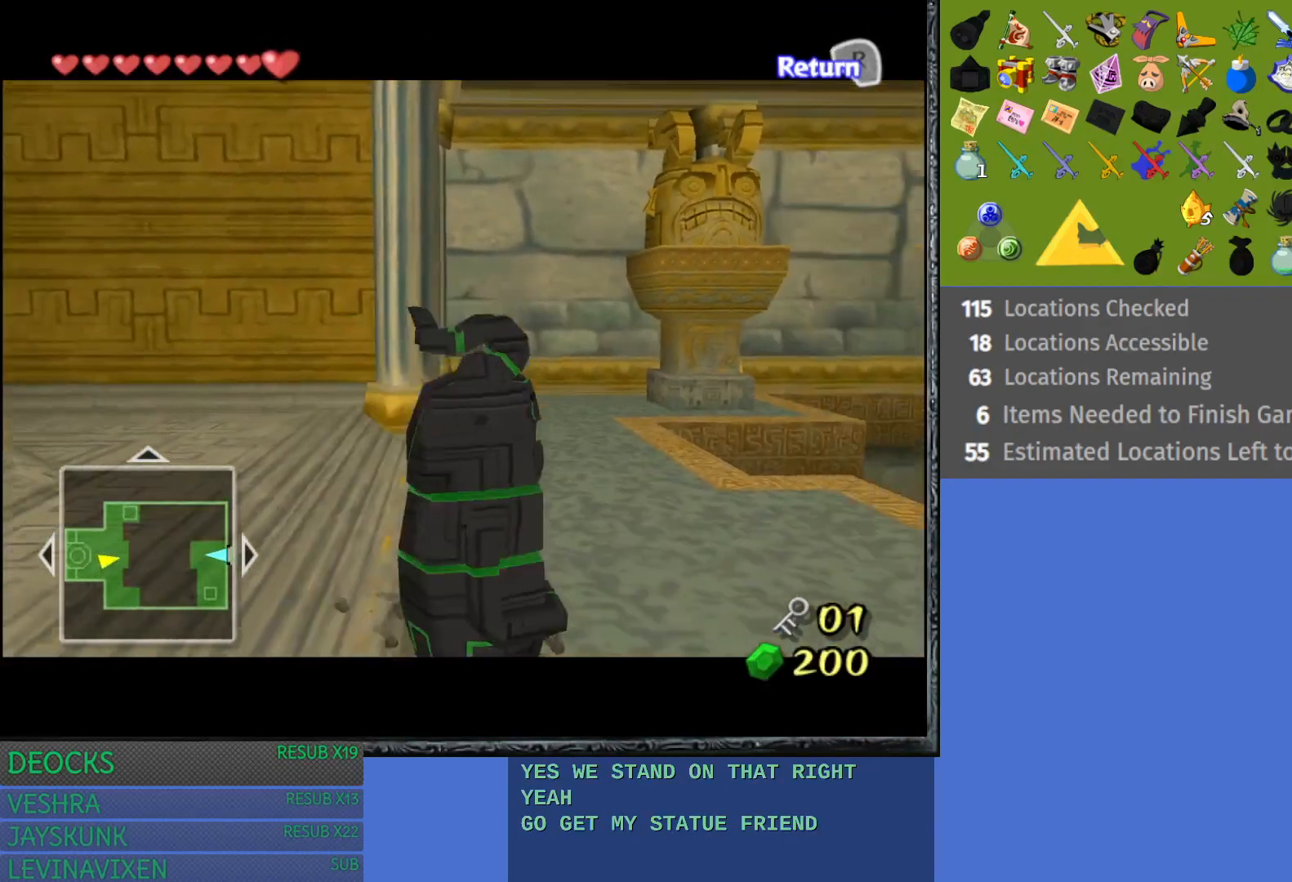
{"buttons": [], "left_stick": "up-right", "right_stick": "center", "events": [[167, "left_stick", "up-right"]]}
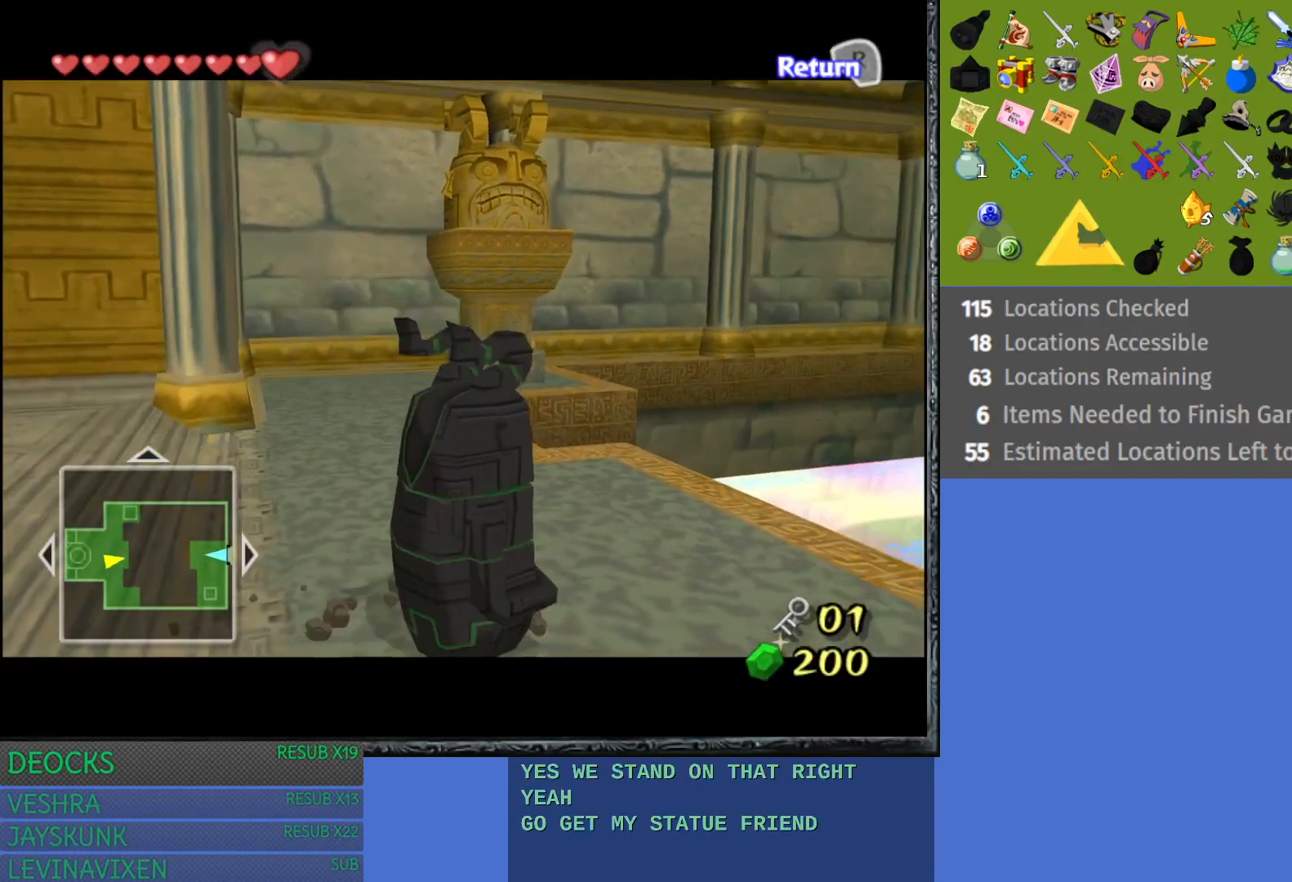
{"buttons": [], "left_stick": "up", "right_stick": "center", "events": [[17, "L1", "down"], [200, "L1", "up"], [433, "left_stick", "up"]]}
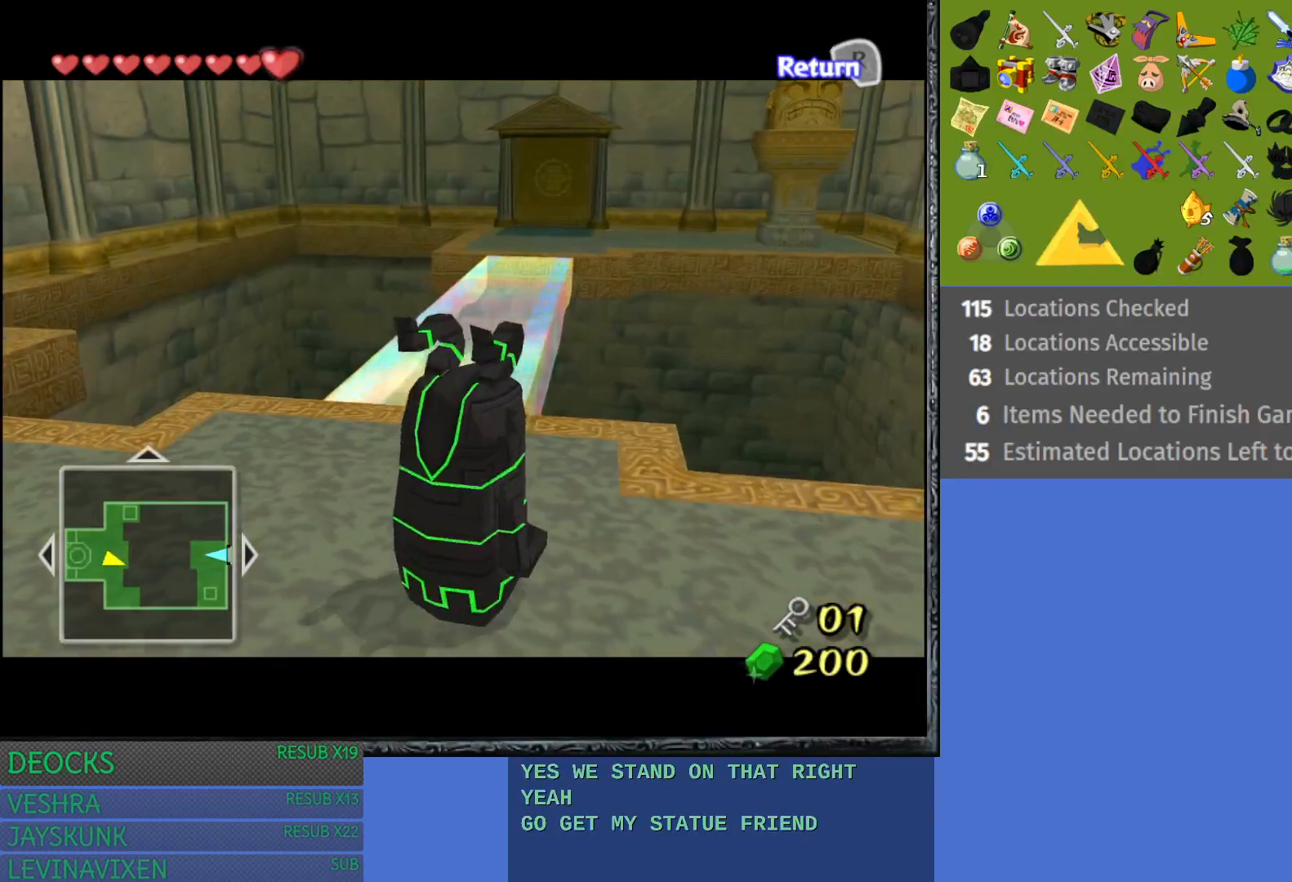
{"buttons": [], "left_stick": "up-left", "right_stick": "center", "events": [[317, "left_stick", "up-left"]]}
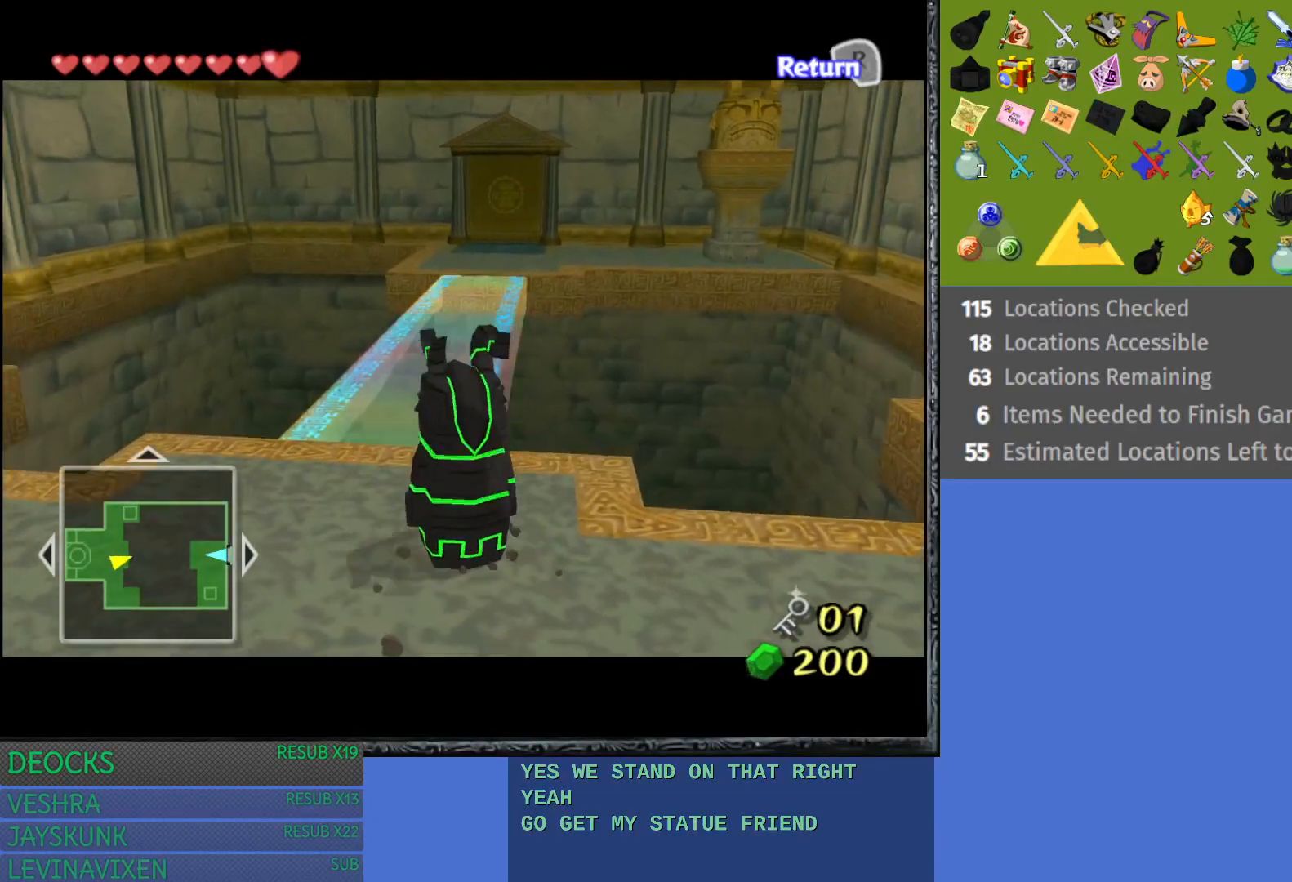
{"buttons": [], "left_stick": "up", "right_stick": "center", "events": [[83, "left_stick", "up"]]}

########

**Work request**
Please retype the listing above word for word, skipping each picture.

**Result for this task**
{"buttons": [], "left_stick": "up-right", "right_stick": "center", "events": [[167, "left_stick", "up-right"]]}
{"buttons": [], "left_stick": "up", "right_stick": "center", "events": [[17, "L1", "down"], [200, "L1", "up"], [433, "left_stick", "up"]]}
{"buttons": [], "left_stick": "up-left", "right_stick": "center", "events": [[317, "left_stick", "up-left"]]}
{"buttons": [], "left_stick": "up", "right_stick": "center", "events": [[83, "left_stick", "up"]]}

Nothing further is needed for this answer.